## EXERCISE REQUIREMENTS
Set down the data exactly as it appears, from the line containing "scientific name: Physcia adscendens" through the line containing "common name: Wire-tailed swallow", both included, and nothing else.
## Begin RECORDS SHOWN
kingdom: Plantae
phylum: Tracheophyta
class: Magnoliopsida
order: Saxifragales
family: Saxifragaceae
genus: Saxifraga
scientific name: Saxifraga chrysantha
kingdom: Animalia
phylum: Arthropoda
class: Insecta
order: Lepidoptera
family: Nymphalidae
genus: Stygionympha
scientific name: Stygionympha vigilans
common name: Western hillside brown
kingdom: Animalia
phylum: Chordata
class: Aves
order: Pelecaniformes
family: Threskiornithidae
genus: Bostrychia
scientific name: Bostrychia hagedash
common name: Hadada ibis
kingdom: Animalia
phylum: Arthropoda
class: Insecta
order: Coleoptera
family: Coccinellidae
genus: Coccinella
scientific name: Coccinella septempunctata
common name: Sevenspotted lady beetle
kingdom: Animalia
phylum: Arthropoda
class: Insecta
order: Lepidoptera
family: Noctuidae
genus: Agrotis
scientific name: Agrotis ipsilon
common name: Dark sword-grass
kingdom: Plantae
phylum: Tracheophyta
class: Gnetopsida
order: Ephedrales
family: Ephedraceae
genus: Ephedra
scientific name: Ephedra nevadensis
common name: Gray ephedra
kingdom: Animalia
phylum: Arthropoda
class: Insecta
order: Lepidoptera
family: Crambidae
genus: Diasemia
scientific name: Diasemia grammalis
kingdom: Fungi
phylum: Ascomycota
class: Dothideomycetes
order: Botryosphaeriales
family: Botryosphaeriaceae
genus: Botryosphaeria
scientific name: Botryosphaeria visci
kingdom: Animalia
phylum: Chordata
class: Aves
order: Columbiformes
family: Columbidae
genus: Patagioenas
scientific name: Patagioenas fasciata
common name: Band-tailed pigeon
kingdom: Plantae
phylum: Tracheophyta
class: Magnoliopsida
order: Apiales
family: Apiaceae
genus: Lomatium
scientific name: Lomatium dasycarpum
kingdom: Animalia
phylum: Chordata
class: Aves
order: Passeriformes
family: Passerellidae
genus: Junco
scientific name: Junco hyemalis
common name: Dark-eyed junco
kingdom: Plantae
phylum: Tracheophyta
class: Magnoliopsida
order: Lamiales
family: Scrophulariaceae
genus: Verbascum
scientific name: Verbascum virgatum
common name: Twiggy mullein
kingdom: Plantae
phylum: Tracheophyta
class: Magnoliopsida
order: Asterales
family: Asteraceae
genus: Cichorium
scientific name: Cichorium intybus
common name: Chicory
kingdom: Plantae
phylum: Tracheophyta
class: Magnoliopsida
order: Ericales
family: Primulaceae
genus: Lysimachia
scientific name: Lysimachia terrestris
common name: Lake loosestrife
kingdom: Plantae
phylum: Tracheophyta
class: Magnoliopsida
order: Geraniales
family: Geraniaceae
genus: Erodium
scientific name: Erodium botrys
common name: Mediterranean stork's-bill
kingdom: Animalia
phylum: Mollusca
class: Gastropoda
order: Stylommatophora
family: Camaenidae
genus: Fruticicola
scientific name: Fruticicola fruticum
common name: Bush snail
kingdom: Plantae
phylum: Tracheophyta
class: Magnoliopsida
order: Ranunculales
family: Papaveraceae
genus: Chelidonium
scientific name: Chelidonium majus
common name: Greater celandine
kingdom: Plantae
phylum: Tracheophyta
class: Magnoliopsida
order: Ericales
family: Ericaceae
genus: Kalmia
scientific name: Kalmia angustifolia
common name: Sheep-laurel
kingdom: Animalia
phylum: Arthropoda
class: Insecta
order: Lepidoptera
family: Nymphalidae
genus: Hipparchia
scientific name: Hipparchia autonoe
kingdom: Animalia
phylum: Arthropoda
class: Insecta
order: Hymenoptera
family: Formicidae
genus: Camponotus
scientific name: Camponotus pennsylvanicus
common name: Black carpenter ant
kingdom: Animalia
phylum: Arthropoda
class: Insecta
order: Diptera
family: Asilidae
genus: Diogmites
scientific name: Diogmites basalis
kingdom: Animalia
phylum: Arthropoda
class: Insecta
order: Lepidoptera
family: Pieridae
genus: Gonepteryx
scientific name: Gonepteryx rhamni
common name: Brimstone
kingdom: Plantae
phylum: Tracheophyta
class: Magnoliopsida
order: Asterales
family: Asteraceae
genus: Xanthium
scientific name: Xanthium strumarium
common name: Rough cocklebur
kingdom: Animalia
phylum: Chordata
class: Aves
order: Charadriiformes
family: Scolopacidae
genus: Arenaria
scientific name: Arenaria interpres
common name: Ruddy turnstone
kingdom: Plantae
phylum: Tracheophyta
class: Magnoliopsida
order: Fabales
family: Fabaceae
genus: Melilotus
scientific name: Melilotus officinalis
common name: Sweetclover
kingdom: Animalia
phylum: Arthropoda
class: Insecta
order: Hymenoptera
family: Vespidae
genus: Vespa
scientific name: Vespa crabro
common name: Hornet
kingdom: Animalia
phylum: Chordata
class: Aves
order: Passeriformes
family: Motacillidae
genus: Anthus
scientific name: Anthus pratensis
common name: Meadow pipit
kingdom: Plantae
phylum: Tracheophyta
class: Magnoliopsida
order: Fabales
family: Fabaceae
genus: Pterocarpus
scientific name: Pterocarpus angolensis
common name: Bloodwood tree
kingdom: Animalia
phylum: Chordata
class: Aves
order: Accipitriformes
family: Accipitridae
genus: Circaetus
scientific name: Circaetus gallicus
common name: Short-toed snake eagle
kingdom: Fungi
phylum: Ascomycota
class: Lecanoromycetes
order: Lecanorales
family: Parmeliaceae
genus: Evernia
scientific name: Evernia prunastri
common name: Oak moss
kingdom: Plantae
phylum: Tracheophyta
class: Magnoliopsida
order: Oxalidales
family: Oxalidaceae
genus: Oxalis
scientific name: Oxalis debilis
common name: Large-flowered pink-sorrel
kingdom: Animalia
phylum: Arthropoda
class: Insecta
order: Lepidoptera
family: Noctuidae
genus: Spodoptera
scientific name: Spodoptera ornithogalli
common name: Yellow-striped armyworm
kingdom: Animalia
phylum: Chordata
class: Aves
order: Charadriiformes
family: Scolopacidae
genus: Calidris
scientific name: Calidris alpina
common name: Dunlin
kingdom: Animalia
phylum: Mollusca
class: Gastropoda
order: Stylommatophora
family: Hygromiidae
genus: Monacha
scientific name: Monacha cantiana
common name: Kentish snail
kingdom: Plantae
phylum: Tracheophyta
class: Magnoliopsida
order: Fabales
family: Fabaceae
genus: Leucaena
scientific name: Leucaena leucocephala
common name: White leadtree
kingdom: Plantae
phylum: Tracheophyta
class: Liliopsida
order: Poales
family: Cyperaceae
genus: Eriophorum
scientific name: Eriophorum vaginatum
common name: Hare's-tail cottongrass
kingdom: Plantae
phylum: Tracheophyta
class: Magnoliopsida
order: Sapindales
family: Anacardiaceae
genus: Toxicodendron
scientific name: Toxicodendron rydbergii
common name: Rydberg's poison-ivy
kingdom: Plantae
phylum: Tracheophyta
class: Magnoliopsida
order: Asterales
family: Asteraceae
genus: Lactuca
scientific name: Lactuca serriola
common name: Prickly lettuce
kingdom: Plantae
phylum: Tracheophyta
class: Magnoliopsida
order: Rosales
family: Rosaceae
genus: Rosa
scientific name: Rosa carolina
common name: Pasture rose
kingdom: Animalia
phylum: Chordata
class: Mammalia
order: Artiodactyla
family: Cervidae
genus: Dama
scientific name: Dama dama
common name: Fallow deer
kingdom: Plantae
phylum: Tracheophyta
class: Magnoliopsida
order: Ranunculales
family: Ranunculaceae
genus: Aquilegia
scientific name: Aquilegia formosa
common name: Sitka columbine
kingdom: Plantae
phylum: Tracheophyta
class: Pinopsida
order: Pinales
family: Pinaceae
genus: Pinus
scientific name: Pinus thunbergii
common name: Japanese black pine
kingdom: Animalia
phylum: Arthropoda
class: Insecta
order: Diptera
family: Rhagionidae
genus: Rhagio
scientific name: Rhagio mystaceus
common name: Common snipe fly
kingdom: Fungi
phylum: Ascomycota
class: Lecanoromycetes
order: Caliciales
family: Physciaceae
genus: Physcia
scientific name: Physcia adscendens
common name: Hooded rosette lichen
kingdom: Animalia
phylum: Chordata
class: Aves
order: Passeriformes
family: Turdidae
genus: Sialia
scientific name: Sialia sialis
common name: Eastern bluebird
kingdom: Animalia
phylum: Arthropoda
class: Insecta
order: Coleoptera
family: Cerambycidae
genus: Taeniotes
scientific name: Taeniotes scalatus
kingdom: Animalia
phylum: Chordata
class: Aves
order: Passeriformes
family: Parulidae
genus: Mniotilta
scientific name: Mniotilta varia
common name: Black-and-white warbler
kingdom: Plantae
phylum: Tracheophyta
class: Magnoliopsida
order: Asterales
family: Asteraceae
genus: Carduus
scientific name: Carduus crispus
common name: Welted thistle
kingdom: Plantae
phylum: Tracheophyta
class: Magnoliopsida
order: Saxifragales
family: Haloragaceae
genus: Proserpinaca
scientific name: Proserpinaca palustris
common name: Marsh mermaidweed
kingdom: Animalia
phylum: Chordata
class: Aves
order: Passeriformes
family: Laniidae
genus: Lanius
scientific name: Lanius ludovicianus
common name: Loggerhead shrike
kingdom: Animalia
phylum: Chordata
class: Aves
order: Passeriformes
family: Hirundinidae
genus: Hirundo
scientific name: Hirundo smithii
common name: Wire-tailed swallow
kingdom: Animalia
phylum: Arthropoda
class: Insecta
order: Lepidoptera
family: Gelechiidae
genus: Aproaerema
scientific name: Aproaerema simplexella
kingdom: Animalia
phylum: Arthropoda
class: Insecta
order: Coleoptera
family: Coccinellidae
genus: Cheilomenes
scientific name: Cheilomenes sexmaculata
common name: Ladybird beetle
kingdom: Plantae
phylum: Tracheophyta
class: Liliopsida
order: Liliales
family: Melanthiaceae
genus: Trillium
## End RECORDS SHOWN
## REPLY
scientific name: Physcia adscendens
common name: Hooded rosette lichen
kingdom: Animalia
phylum: Chordata
class: Aves
order: Passeriformes
family: Turdidae
genus: Sialia
scientific name: Sialia sialis
common name: Eastern bluebird
kingdom: Animalia
phylum: Arthropoda
class: Insecta
order: Coleoptera
family: Cerambycidae
genus: Taeniotes
scientific name: Taeniotes scalatus
kingdom: Animalia
phylum: Chordata
class: Aves
order: Passeriformes
family: Parulidae
genus: Mniotilta
scientific name: Mniotilta varia
common name: Black-and-white warbler
kingdom: Plantae
phylum: Tracheophyta
class: Magnoliopsida
order: Asterales
family: Asteraceae
genus: Carduus
scientific name: Carduus crispus
common name: Welted thistle
kingdom: Plantae
phylum: Tracheophyta
class: Magnoliopsida
order: Saxifragales
family: Haloragaceae
genus: Proserpinaca
scientific name: Proserpinaca palustris
common name: Marsh mermaidweed
kingdom: Animalia
phylum: Chordata
class: Aves
order: Passeriformes
family: Laniidae
genus: Lanius
scientific name: Lanius ludovicianus
common name: Loggerhead shrike
kingdom: Animalia
phylum: Chordata
class: Aves
order: Passeriformes
family: Hirundinidae
genus: Hirundo
scientific name: Hirundo smithii
common name: Wire-tailed swallow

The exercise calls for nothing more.